El efecto de la emisividad del objeto en la medición de la temperatura de radiación:
Los objetos reales que existen en la naturaleza casi nunca son blancos. El nivel de radiación de todos los objetos reales depende no solo de la longitud de onda de radiación y la temperatura del objeto, sino también de factores como el tipo de material, el método de preparación, el proceso térmico, el estado de la superficie y las condiciones ambientales que componen el objeto. Por lo tanto, para hacer que la ley de radiación del cuerpo negro se aplique a todos los objetos prácticos, se debe introducir un coeficiente de proporcionalidad relacionado con las propiedades del material y los estados superficiales, a saber, la emisividad. Este coeficiente representa el grado en que la radiación térmica de un objeto real está cerca de la radiación del cuerpo negro, con valores entre cero y valores inferiores a 1. Según la ley de radiación, siempre que se conozca la emisividad de un material, se conocen las características de radiación infrarroja de cualquier objeto. Los principales factores que afectan la emisividad incluyen el tipo de material, la rugosidad de la superficie, la estructura física y química, y el grosor del material.

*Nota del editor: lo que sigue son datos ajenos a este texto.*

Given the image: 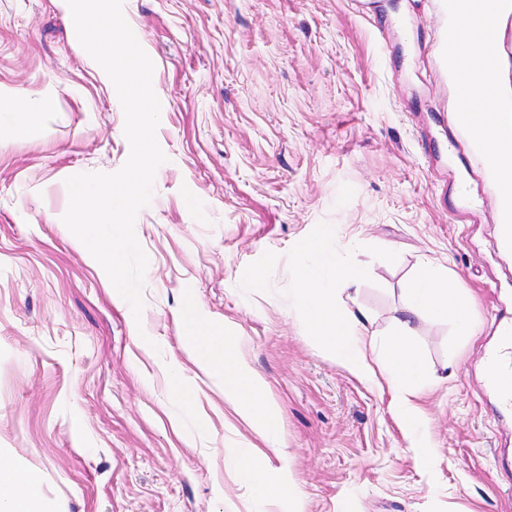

Cuando se usa un termómetro infrarrojo para medir la temperatura de un objetivo, el primer paso es medir la radiación infrarroja del objetivo dentro de su rango de longitud de onda, y luego el termómetro calcula la temperatura del objetivo medido. Los termómetros monocromáticos son proporcionales a la radiación dentro de la banda de frecuencia; El termómetro de doble color es proporcional a la relación de radiación en dos bandas.
El termómetro de aluminio infrarrojo sin contacto utiliza tecnología infrarroja para medir de manera rápida y conveniente la temperatura de la superficie de los objetos. Este tipo de instrumento puede generar rápidamente lecturas de temperatura sin tocar objetos. La temperatura se muestra en la pantalla LCD. Los termómetros infrarrojos livianos, sofisticados y fáciles de usar y las imágenes térmicas pueden medir de manera segura las superficies de alta temperatura, peligrosas o difíciles de contactar sin contaminar o dañar el objeto que se mide. Además, los termómetros infrarrojos pueden generar varias lecturas por segundo, mientras que los termómetros de contacto pueden tardar varios minutos en medir cada vez.